Directions:
[a] Decide whether each of these statements agrees with the article on staying home with kids: (i) The author is the mother of two young children. (ii) The author objects to the schools' decisions to close. (iii) Dr. Dashoush teaches the early childhood science methods course. Answer yes or no for each and quote the words from the article that decide it.
[b] Write the next part of the article on doing nothing with kids at home, picking up right after its final sentence.

Excerpt provided:

◇ ◇ ◇ ◇ ◇

Read: “Home with Kids? It’s Ok to Do Nothing,” by Dr. Nermeen Dashoush

Dr. Nermeen Dashoush, BU Wheelock Clinical Assistant Professor of Early Childhood Education, published the following article on At BU Wheelock, her research has been primarily focused on establishing professional communities of practices and increasing teacher efficacy. Dr. Dashoush teaches the early childhood science methods course, the assessment course and supervises student practicums. She is also Chief Curriculum Officer at MarcoPolo Learning. 

Home with Kids? It’s Ok to Do Nothing

I don’t know who needs to read this (maybe just me), but if you are dealing with school closures due to COVID-19 and trying to figure out what to do with your children, it is absolutely acceptable to do nothing. I write this as a Clinical Assistant Professor of Early Childhood Education at Boston University, a digital learning curriculum developer, and a mother of two young children who are pacing around our home right now as I write this. I applaud the schools’ decisions to close and the families doing their best to educate their children at home. My inbox and text messages have been flooded with questions from parents asking for online tools and home activities. My newsfeed is full of parents sharing their schedules and activities they are doing at home. All of those activities are just fine, but sometimes nothing is just fine, too. Here is why.

◇ ◇ ◇ ◇ ◇

[Saved entries]
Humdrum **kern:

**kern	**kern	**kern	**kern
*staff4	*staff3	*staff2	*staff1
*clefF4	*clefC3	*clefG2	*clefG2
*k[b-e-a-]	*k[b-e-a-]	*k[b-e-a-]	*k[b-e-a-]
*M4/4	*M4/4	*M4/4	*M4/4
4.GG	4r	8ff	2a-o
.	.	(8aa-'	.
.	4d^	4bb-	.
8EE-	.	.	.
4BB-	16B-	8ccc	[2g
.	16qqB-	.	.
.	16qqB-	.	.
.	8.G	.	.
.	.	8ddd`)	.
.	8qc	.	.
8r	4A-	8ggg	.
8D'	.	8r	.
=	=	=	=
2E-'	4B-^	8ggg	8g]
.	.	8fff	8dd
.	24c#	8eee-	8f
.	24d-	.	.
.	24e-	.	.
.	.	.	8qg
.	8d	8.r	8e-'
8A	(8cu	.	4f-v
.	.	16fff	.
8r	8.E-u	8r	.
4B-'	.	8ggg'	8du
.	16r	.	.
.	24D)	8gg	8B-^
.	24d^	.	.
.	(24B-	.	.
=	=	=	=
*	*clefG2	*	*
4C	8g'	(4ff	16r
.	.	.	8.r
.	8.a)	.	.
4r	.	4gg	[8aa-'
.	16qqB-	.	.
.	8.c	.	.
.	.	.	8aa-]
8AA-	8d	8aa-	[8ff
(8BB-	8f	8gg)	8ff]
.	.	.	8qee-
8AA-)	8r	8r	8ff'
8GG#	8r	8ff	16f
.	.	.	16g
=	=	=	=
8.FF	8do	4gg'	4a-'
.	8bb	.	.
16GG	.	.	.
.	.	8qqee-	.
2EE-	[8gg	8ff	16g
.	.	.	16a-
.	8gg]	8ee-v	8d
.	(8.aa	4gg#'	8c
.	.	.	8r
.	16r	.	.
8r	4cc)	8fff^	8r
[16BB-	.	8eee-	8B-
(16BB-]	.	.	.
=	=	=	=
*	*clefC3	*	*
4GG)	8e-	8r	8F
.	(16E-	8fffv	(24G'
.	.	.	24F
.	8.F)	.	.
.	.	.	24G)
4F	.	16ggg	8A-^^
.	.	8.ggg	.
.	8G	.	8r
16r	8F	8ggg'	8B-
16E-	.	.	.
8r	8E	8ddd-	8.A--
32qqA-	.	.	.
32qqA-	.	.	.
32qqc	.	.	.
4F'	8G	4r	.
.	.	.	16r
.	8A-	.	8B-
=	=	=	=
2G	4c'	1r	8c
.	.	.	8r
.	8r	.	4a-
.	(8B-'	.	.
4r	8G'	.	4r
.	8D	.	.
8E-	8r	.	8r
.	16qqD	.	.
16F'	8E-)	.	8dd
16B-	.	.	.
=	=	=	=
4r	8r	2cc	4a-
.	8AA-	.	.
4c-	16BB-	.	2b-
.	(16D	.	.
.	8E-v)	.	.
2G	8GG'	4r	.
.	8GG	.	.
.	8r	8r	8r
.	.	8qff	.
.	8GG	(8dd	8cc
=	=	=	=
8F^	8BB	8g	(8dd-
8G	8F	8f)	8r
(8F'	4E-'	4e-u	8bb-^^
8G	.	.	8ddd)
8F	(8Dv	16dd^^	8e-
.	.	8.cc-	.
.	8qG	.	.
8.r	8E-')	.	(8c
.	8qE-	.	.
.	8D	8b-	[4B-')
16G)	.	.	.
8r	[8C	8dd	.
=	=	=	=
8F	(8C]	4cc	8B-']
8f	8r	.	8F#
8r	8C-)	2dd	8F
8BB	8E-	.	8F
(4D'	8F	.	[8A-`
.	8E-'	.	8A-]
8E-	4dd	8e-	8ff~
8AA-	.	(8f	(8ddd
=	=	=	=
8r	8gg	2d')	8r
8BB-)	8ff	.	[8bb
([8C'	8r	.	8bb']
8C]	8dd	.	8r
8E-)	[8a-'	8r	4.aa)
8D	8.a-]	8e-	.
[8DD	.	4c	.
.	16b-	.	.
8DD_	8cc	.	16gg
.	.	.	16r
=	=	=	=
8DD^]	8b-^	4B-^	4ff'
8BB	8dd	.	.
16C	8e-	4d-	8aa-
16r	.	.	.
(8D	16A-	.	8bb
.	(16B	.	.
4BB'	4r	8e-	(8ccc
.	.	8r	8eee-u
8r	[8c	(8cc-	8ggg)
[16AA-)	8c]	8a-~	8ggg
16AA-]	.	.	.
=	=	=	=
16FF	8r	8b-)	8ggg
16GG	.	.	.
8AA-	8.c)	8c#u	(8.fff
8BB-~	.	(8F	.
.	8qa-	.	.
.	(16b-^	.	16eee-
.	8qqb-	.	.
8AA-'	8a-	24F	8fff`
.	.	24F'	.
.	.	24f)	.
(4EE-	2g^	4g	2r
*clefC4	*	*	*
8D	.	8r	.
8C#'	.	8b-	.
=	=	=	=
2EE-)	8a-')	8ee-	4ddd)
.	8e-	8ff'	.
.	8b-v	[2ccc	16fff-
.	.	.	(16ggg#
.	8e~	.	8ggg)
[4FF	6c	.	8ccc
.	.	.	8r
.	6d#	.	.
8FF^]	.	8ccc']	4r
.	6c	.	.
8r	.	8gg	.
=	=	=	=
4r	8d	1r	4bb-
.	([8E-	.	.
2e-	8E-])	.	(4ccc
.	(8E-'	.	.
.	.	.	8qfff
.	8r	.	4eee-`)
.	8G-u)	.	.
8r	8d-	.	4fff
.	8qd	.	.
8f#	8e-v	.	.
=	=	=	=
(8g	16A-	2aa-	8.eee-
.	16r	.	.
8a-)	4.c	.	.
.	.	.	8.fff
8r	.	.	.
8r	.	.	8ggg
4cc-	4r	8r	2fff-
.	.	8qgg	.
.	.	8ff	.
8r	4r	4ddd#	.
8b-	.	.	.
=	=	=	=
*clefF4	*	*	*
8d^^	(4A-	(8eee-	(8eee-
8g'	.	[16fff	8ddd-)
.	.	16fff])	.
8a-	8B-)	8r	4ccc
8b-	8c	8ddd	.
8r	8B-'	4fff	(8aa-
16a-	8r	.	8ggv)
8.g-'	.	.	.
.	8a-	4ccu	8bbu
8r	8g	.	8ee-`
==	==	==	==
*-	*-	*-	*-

◇ ◇ ◇ ◇ ◇

Task-by-task results:
[a]
(i) Yes: "a mother of two young children who are pacing around our home right now as I write this."
(ii) No: "I applaud the schools’ decisions to close and the families doing their best to educate their children at home."
(iii) Yes: "Dr. Dashoush teaches the early childhood science methods course, the assessment course and supervises student practicums."

[b]
It’s Good for Them

Planning nothing might lead to boredom. Boredom is healthy, and we all experience it, and we have to let children experience it. Our children can not constantly rely on us to entertain them and to plan activities for them. When they are bored, something beautiful happens… eventually. Boredom leads them to look for things to do, things that they might not have considered before, and allows them to find things that interest them. Also, it teaches them to be more realistic about life. Life will not be a series of activities, playdates, lessons, and constant entertainment. Boredom is not bad; it’s just a normal transitional phase that can foster creativity and resourcefulness. Let your kids experience it.

You Have to Work

Some of us have the privilege of working from home during this time. For many, that means the work doesn’t change, but the location does. So basically, now you have two jobs. I used to feel guilty about working when I had not planned an activity for my children. Mainly because I thought that working meant that I was not taking care of my children; however, it is quite the opposite. As long as your child is safe and supervised in some way, then working is taking care of them. Your job, which you might be trying to do now as you make sandwiches and design spelling activities, is necessary for you and your family. It is not possible to directly engage all day while doing your work.

You are not a Teacher, and this is not Homeschool!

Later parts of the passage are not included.